Bozcalı was born into a privileged diplomatic family. Her father was an admiral, and her two grandfathers served as the Interior Minister and the Navy Minister, respectively. She began painting at the age of 5 with her mother's encouragement and was first tutored by Ali Sami Boyar, a painter and museum director. When she was only 15, Bozcalı went to Berlin, Munich, Paris and Rome to receive an artistic education. She worked in the studios of prominent painters such as Lovis Corinth, Moritz Heymann, Karl Caspar, Paul Signac and Giorgio de Chirico.
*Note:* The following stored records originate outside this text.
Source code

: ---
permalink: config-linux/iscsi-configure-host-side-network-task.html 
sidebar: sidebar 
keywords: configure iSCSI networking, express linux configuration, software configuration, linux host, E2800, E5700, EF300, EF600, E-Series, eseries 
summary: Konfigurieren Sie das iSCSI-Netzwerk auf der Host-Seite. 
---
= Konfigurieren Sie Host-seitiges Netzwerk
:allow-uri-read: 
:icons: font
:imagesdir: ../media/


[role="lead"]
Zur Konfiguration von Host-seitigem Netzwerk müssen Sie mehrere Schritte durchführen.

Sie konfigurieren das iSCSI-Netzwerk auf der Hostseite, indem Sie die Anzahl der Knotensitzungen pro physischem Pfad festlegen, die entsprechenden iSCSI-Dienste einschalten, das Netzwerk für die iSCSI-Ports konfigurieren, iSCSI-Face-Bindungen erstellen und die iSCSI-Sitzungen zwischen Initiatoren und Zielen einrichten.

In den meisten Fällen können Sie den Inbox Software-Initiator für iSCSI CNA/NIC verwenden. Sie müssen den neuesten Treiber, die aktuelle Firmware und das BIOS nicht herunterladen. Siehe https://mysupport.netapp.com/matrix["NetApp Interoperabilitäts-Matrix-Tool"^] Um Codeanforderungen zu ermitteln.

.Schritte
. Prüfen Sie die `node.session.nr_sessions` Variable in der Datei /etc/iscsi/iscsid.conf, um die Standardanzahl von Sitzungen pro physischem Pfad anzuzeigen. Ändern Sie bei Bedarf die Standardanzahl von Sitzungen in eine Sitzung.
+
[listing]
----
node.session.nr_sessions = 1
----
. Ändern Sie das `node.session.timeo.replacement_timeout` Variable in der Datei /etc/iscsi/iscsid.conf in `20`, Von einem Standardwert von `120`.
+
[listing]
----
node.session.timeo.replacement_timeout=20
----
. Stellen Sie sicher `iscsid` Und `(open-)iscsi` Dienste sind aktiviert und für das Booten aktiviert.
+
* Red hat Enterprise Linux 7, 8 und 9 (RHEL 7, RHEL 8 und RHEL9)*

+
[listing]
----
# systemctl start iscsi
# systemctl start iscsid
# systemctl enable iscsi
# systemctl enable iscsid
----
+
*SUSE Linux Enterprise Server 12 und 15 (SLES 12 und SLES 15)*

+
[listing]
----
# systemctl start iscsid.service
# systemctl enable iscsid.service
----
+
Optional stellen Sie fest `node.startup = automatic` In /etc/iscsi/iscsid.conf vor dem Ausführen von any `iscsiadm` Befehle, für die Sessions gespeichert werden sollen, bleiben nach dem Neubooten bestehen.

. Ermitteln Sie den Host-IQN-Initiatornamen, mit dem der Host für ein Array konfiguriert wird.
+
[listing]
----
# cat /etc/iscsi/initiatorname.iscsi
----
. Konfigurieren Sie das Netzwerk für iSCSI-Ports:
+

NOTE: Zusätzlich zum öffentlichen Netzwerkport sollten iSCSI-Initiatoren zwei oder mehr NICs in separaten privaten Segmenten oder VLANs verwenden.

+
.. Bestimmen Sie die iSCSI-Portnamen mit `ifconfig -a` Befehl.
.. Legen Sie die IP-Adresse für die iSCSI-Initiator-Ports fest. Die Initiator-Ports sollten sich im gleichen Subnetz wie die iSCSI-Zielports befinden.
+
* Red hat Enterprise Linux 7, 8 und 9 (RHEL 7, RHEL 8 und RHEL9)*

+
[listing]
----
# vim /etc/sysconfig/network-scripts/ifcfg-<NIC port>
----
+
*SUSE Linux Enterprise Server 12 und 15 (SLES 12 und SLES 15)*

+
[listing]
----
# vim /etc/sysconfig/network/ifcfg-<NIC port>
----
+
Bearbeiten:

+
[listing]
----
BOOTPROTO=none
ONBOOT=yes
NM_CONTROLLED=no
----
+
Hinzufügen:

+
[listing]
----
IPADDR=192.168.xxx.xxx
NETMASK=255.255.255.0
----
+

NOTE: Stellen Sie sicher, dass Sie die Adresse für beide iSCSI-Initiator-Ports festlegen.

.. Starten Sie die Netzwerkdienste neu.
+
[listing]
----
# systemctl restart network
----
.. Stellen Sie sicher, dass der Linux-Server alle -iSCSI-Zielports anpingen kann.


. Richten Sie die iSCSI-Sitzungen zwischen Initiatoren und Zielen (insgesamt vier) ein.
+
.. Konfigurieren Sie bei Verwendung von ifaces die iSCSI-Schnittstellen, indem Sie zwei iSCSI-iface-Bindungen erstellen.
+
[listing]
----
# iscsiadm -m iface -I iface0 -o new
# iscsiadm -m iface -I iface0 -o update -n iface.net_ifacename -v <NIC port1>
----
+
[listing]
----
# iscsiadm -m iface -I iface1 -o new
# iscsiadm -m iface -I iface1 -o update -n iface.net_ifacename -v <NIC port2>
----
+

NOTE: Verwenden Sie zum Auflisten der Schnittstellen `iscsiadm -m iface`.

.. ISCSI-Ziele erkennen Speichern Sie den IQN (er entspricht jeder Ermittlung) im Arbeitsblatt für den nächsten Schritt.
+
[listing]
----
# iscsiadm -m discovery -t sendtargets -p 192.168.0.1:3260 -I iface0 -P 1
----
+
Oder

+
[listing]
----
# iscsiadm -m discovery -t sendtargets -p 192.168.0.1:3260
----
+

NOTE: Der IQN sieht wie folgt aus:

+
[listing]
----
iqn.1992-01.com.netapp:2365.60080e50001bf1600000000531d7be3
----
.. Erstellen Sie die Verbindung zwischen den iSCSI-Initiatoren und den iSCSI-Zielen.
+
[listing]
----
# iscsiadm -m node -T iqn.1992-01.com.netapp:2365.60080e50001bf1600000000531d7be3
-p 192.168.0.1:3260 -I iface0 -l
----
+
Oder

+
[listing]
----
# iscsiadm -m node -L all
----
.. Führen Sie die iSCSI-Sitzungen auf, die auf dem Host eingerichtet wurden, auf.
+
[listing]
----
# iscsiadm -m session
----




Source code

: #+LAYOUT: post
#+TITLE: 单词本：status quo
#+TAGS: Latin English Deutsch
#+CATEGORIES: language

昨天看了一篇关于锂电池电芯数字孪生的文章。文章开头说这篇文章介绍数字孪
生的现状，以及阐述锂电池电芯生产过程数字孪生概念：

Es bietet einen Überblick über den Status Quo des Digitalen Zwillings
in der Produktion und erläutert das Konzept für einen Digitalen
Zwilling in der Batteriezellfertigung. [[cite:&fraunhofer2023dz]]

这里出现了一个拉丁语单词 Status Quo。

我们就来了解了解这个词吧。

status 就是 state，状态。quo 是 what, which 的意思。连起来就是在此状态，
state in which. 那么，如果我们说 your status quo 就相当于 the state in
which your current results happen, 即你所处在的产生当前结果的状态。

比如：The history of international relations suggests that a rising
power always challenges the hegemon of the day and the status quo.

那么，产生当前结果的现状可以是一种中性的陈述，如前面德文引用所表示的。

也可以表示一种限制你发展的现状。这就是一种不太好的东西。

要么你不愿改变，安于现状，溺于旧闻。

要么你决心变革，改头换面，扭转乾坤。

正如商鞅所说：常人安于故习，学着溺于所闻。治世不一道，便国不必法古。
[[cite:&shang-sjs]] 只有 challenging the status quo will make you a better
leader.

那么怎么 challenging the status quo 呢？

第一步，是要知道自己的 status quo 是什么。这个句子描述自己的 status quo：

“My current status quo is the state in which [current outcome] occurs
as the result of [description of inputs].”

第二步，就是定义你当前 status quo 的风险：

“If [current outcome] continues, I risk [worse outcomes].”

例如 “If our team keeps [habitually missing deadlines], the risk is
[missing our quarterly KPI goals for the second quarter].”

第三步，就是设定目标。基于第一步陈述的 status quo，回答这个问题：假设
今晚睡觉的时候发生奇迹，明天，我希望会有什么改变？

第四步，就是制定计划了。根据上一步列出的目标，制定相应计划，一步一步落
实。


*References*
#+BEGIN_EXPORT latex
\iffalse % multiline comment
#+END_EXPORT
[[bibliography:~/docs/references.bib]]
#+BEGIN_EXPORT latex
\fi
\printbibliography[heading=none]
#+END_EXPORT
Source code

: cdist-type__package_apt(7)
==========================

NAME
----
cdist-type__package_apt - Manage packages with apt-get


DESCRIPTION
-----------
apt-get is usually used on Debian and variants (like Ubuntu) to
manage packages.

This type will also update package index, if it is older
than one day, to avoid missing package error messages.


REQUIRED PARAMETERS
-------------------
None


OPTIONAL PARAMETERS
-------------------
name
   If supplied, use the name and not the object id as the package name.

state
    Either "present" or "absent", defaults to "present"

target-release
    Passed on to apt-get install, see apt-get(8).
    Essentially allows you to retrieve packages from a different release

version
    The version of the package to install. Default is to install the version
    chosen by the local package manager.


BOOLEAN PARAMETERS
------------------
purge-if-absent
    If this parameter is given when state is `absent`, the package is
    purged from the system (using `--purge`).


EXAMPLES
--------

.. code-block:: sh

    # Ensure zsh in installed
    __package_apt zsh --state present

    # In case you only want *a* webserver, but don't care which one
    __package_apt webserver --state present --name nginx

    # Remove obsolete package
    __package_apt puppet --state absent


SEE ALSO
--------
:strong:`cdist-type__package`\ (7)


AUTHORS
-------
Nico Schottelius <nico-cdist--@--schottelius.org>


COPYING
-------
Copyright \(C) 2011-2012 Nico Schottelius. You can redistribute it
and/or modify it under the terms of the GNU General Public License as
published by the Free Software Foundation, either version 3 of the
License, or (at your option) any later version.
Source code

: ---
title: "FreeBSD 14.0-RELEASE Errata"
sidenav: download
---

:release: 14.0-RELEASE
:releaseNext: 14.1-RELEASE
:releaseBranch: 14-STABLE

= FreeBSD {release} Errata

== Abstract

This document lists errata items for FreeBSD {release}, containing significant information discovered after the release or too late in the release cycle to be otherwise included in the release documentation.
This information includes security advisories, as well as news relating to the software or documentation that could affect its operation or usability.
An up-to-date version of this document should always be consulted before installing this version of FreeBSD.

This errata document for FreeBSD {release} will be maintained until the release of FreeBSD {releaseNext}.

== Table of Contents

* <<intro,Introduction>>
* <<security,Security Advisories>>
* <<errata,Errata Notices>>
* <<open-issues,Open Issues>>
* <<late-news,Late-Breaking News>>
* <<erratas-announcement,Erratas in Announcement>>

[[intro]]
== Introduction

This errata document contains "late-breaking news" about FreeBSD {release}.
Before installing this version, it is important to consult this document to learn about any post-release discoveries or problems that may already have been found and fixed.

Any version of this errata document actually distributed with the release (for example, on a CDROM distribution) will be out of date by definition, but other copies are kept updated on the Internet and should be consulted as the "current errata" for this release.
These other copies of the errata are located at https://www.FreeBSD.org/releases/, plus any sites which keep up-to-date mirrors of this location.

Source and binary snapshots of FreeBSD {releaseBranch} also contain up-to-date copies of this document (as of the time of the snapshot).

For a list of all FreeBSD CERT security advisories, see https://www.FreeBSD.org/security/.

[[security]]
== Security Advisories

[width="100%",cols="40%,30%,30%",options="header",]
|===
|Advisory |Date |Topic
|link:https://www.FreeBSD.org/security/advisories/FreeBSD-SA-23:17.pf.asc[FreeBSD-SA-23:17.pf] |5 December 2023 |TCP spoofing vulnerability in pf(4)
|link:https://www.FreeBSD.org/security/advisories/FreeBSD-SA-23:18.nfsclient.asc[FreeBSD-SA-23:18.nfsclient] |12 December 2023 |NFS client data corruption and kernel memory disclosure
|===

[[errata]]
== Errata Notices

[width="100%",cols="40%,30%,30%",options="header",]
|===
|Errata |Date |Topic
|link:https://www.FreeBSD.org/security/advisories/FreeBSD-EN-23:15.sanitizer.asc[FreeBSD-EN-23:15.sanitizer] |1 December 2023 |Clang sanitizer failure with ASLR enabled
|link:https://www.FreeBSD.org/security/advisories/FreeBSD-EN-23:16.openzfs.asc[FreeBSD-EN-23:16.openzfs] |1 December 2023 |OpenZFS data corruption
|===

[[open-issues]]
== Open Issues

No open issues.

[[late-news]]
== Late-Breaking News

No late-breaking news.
Bozcalı also studied in the studio of Namık İsmail at the State Academy of Fine Arts in Istanbul from 1928 to 1929. Described by the neo-impressionist artist Signac as someone who was "talented, having sensibility that painting requires and entirely dedicated to the difficult working conditions of this profession," Bozcalı painted landscapes and still-life's, arousing considerable interest.



In 1938-1943, during the early years of the Republic, Bozcalı took part in the government program "Yurt Gezileri" (Trips to Homeland) - organized to document the process of modernization and the creation and implementation of a new cultural identity across Turkey. As part of the organization, Bozcalı was officially sent to Zonguldak in 1939 to paint aspects of industrial development. She contributed to the transformation of the visual language of the period in advertising and publishing with her drawings for important institutions such as YapıKredi Bank and the İnhisarlar İdaresi (Directorate of Monopolies), which changed its name to TEKEL in 1946. After 1953, Bozcalı began working as a newspaper illustrator for various dailies, including Milliyet, Yeni Sabah, Hergün, Havadis, Cumhuriyet and Tercüman. Alongside her role as one of the principle illustrators of historian Reşad Ekrem Koçu's "İstanbul Ansiklopedisi" (Istanbul Encyclopedia,) her drawings also appeared in books by writers such as Nezihe Araz, Cahit Uçuk and Refii Cevad Ulunay.

Highlighting the diversity of Bozcalı's professional production through the social changes that occurred during her life, the exhibition includes documents, photographs and drawings from the artist's archive at SALT Research as well as documents from the Sabiha Bozcalı section of the Taha Toros Archive from the Istanbul Şehir University and watercolor and oil paintings from the family collection.